A Sociotechnical Framework for Assessing Demographic Data Collection

A Sociotechnical Framework for Assessing Demographic Data Collection

This paper provides a sociotechnicalSee Appendix 5 for a more detailed definition. examination of differentially private federated statistics, bringing these concerns of individual and community-level social risks and harms alongside considerations of technical accuracy. To do so, this paper looks at the use of differentially private federated statistics within the context of a broader algorithmic fairness assessment strategy undertaken by a team or organization, rather than assessing differentially private federated statistics independent of this context. This type of analysis reveals that when integrating differentially private federated statistics, there are a number of design choices organizations and teams must make to ensure the overall strategy to collect and use sensitive demographic data is conducted responsibly. If organizations neglect to think critically about the various design choices provided to them when using this technique, they risk further entrenching historical discrimination and introducing new forms of bias, rendering their bias mitigation efforts moot. Based on these findings, we provide recommendations for organizations interested in using this technique to achieve their fairness goals.

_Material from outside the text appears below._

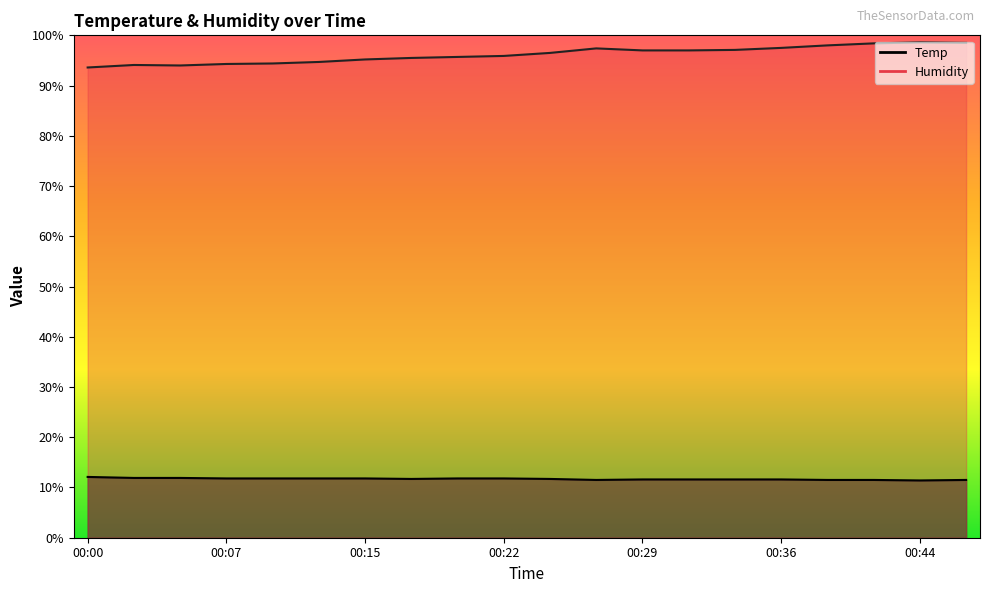

How many data points does each series have?

20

The challenges individual AI developers and organizations face when attempting to conduct an algorithmic fairness assessment have been enumerated by PAI and other AI ethics researchers. Privacy-preserving techniques, such as differentially private federated statistics, hold the promise of addressing some of these challenges so AI developers may collect the necessary demographic data to identify potential algorithmic bias. For example, by obfuscating the link between a user and their demographic data, reducing the likelihood of re-identification, and minimizing opportunities for data breaches, differentially private federated statistics allow data collection and analysis to be aligned with legal and regulatory requirements protecting individual data privacy. Such protections also lessen the risks to organizations by reducing the likelihood of data mismanagement which often results in reputational damage, erosion of consumer trust, and significant legal implications.

However, other concerns and risks remain. For example, at an organizational level, data privacy preservation does not inherently mitigate challenges with identifying the most appropriate demographic data categories to model and capture the potential algorithmic bias (selecting appropriate demographic measurements). The psycho-social risks of datafication,See Appendix 4 for a more detailed definition. both at the individual and the community level, are also not fully and automatically resolved through the application of privacy-preserving data techniques. MisrepresentationSee Appendix 4 for a more detailed definition. and miscategorizationSee Appendix 4 for a more detailed definition. can result in psychological harm for individuals, causing them to feel as if they need to alter their behavior or appearance in order to “fit the mold” of the category with which they identify. The likelihood of re-identification may be significantly reduced, thereby minimizing the risk of being targeted for specific social identity markers. However, those contributing their data (data subjects), particularly those of marginalized social identities, may be asked to contribute even more data tracking even greater minutia of their lives in the name of algorithmic fairness assessment. This expanded data collection may unintentionally result in increased surveillance if the data collected is not protected from misuse or undisclosed uses.

Any proposed innovation to the collection and use of demographic data should be assessed through a sociotechnical framework because these kinds of risks and harms are not always evident when assessed through a single risk or harm factor. Risks related to consumer database breaches may limit what an organization chooses to collect, store, and analyze, even if for algorithmic fairness purposes. However, avoidance of any demographic characteristics may lead to the inability to assess for bias (e.g., “race-blind” algorithms). For this reason, a robust algorithmic fairness strategy that involves the collection and use of demographic data is defined as one that overcomes the organizational and legal barriers while also mitigating social risks. A summary of these challenges and risks associated with demographic data collection and analysis is provided in Table 1 by which we consider differentially private federated statistics.

TABLE 1: Challenges and Risks Associated with Demographic Data Collection and Analysis

Organizational Concerns

  • Organizational priorities
  • Public relations risk
  • Discomfort (or lack of expertise) with identifying appropriate demographic groups

Legal Barriers

  • Anti-discrimination law
  • Privacy policies

Social Risks to Individuals

  • Unique privacy risks associated with the sharing of sensitive attributes likely to be the target of fairness analysis
  • Possible harms stemming from miscategorizing and misrepresenting individuals in the data collection process
  • Use of sensitive data beyond data subjects’ expectations

Social Risks to Communities

  • Expansion of surveillance infrastructure in the name of fairness
  • Misrepresenting and miscategorizing what it means to be part of a demographic group or to hold a certain identity
  • Data subjects ceding the ability to define for themselves what constitutes biased or unfair treatment
Appendix 5 provides an expanded version of this table with a more detailed definition and illustrative examples. See “‘What We Can’t Measure, We Can’t Understand’: Challenges to Demographic Data Procurement in the Pursuit of Fairness” and “Fairer Algorithmic Decision-Making and Its Consequences: Interrogating the Risks and Benefits of Demographic Data Collection, Use, and Non-Use” for a complete description of challenges and risks associated with demographic data collection and usage.